La primera secuencia de Matria es ciertamente significativa: Ramona, encarnada por Francisca Iglesias Bouzón, prepara una apresurada comida mientras su marido duerme la mañana. Ramona se multiplica para atender a ese esposo indolente y a su hija por teléfono al tiempo que afronta su propia jornada laboral.
El trayecto que separa la vivienda de Ramona de la planta conservera en la que trabaja, esa ruta que recorrerá insistentemente, una y otra vez, a lo largo de la jornada, es también su único momento de desahogo entre dos entornos opresores: esa vivienda oscura, muerta, en la que es esclava de su marido, y la conservera, en la que sufre un “mobbing” insistente por parte de compañeras y superiores. En esa ruta la veremos en un momento de intimidad crucial, sumida en lágrimas tras su crisis laboral.

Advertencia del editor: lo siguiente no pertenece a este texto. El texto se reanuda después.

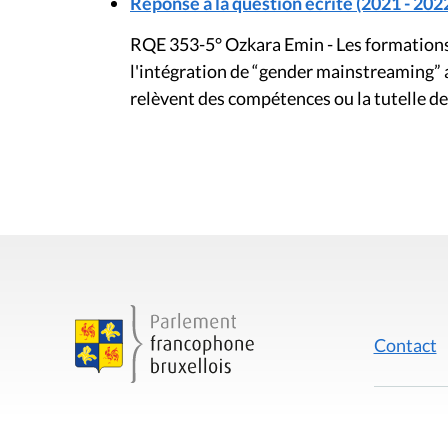
Réponse à la question écrite (2021 - 202
RQE 353-5° Ozkara Emin - Les formations 
l'intégration de “gender mainstreaming” a
relèvent des compétences ou la tutelle de
Contact
Mentions
Rue du Lombard 77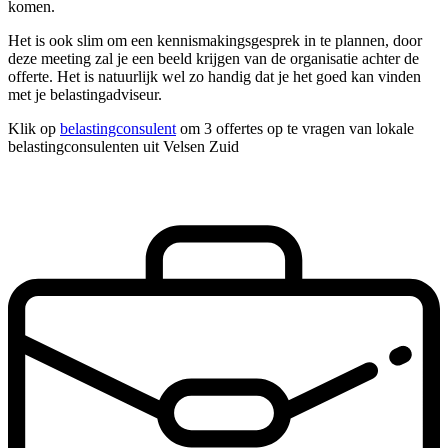
komen.
Het is ook slim om een kennismakingsgesprek in te plannen, door
deze meeting zal je een beeld krijgen van de organisatie achter de
offerte. Het is natuurlijk wel zo handig dat je het goed kan vinden
met je belastingadviseur.
Klik op
belastingconsulent
om 3 offertes op te vragen van lokale
belastingconsulenten uit Velsen Zuid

Contradiciendo la idea del matriarcado gallego, los hombres se revelan en Matria como figuras de incuestionable poder fáctico, aunque siempre estén ocultos tras las mujeres. El marido de Ramona la somete en casa con su pasividad, incapaz siquiera de dar de comer a las gallinas o de calentar su propia comida en el microondas, lo que obligará a la mujer a sacrificar su escaso tiempo libre para hacer esas tareas. Su jefe, en la planta conservera, también se vale de las mujeres, en este caso de una agresiva encargada que ejecuta sus órdenes sin miramientos.

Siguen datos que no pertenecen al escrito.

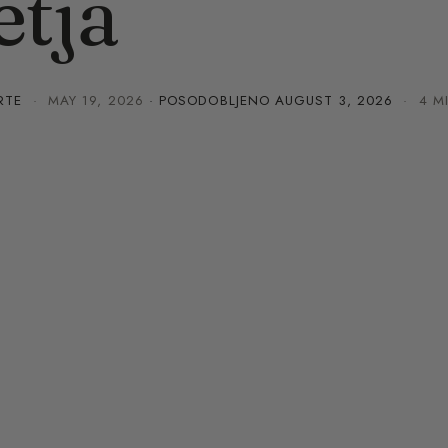
etja
RTE
·
MAY 19, 2026
· POSODOBLJENO
AUGUST 3, 2026
· 4 MI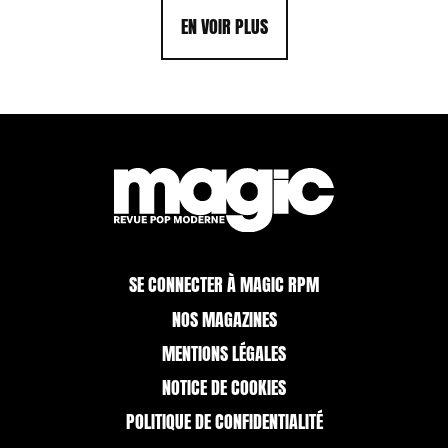
EN VOIR PLUS
SE CONNECTER À MAGIC RPM
NOS MAGAZINES
MENTIONS LÉGALES
NOTICE DE COOKIES
POLITIQUE DE CONFIDENTIALITÉ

Plano a plano, con un desarrollo ejemplar, Gago perfila el retrato de esa mujer atrapada, oprimida, que no tiene tiempo siquiera para atender los insistentes avisos de su corazón cansado de latir. Sólo al final parece encontrar un desahogo, en la grada de un polideportivo en el que juega su nieta, el único instante en que la vemos reír. Pero es un instante, antes de que todo su mundo le caiga de nuevo encima. En su mirar agotado, en un gesto que dialoga con el plano ante el espejo en el arranque del filme, está todo el drama de esta mujer a la que han arrebatado la vida. En esa mirada, perdida y doliente, está la película.